**What the task requires:**
What lines in the data below mention the string "that"? Copy them out.

**Extracted material:**
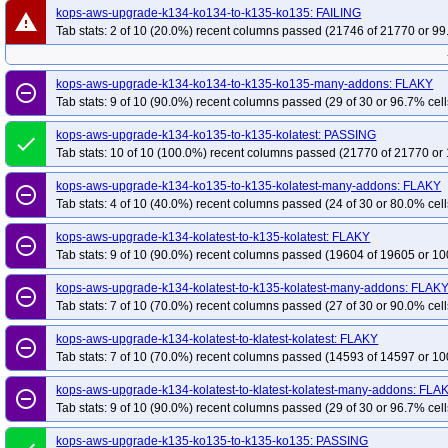
kops-aws-upgrade-k134-ko134-to-k135-ko135: FAILING
warning
Tab stats: 2 of 10 (20.0%) recent columns passed (21746 of 21770 or 99
kops-aws-upgrade-k134-ko134-to-k135-ko135-many-addons: FLAKY
remove_circle_outline
Tab stats: 9 of 10 (90.0%) recent columns passed (29 of 30 or 96.7% cell
kops-aws-upgrade-k134-ko135-to-k135-kolatest: PASSING
done
Tab stats: 10 of 10 (100.0%) recent columns passed (21770 of 21770 or 
kops-aws-upgrade-k134-ko135-to-k135-kolatest-many-addons: FLAKY
remove_circle_outline
Tab stats: 4 of 10 (40.0%) recent columns passed (24 of 30 or 80.0% cell
kops-aws-upgrade-k134-kolatest-to-k135-kolatest: FLAKY
remove_circle_outline
Tab stats: 9 of 10 (90.0%) recent columns passed (19604 of 19605 or 10
kops-aws-upgrade-k134-kolatest-to-k135-kolatest-many-addons: FLAK
remove_circle_outline
Tab stats: 7 of 10 (70.0%) recent columns passed (27 of 30 or 90.0% cell
kops-aws-upgrade-k134-kolatest-to-klatest-kolatest: FLAKY
remove_circle_outline
Tab stats: 7 of 10 (70.0%) recent columns passed (14593 of 14597 or 10
kops-aws-upgrade-k134-kolatest-to-klatest-kolatest-many-addons: FLA
remove_circle_outline
Tab stats: 9 of 10 (90.0%) recent columns passed (29 of 30 or 96.7% cell
kops-aws-upgrade-k135-ko135-to-k135-ko135: PASSING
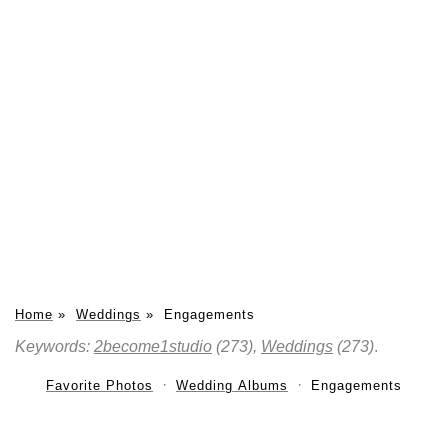
Home
»
Weddings
»
Engagements
Keywords:
2become1studio
(273),
Weddings
(273)
.
Favorite Photos
Wedding Albums
Engagements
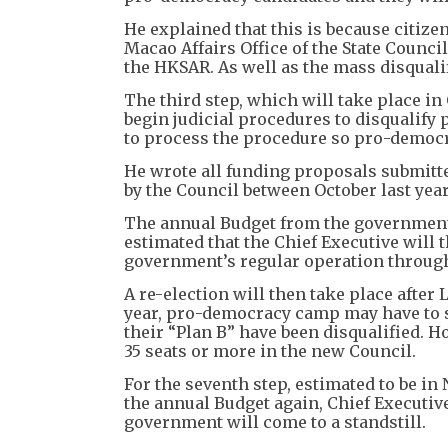
He explained that this is because citize
Macao Affairs Office of the State Counci
the HKSAR. As well as the mass disquali
The third step, which will take place in
begin judicial procedures to disqualify
to process the procedure so pro-democr
He wrote all funding proposals submitte
by the Council between October last year
The annual Budget from the government wi
estimated that the Chief Executive will 
government’s regular operation through
A re-election will then take place after 
year, pro-democracy camp may have to se
their “Plan B” have been disqualified. 
35 seats or more in the new Council.
For the seventh step, estimated to be in
the annual Budget again, Chief Executiv
government will come to a standstill.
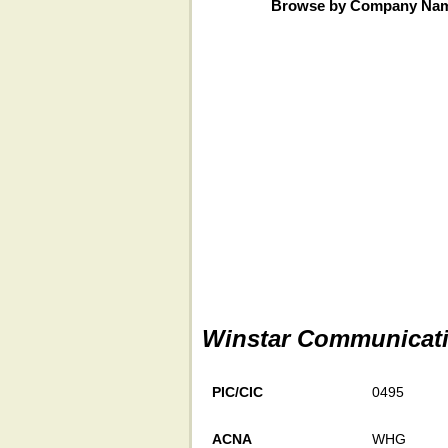
Browse by Company Na
Winstar Communicat
PIC/CIC
0495
ACNA
WHG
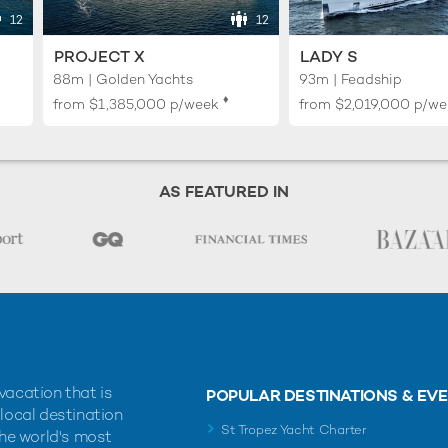
12
12
PROJECT X
LADY S
88m | Golden Yachts
93m | Feadship
♦︎
from
$1,385,000
p/week
from
$2,019,000
p/we
AS FEATURED IN
vacation that is
POPULAR DESTINATIONS & EV
 local destination
St Tropez Yacht Charter
the world's most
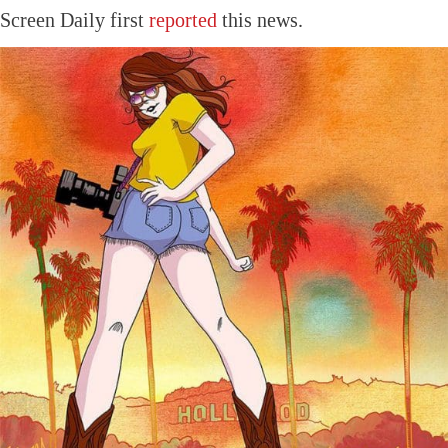
Screen Daily first
reported
this news.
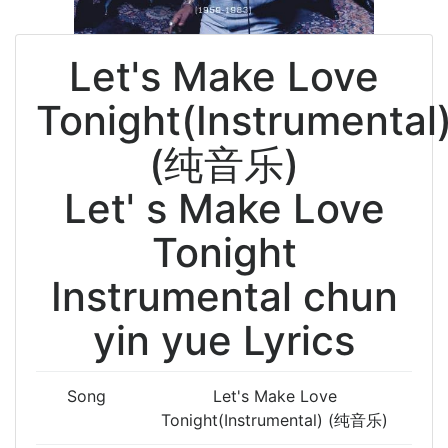
Let's Make Love
Tonight(Instrumental
(纯音乐)
Let' s Make Love
Tonight
Instrumental chun
yin yue Lyrics
Song
Let's Make Love
Tonight(Instrumental) (纯音乐)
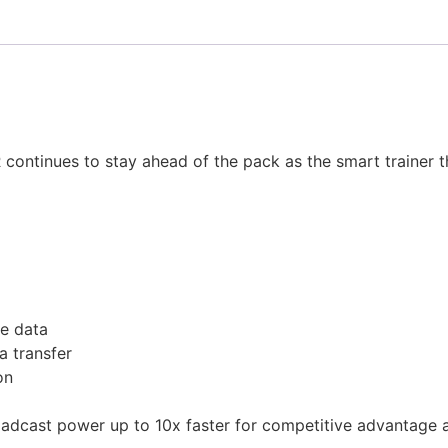
KR continues to stay ahead of the pack as the smart trainer
e data
a transfer
on
dcast power up to 10x faster for competitive advantage at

**Result:**
He explained that this is because citize
estimated that the Chief Executive will 
vacation that is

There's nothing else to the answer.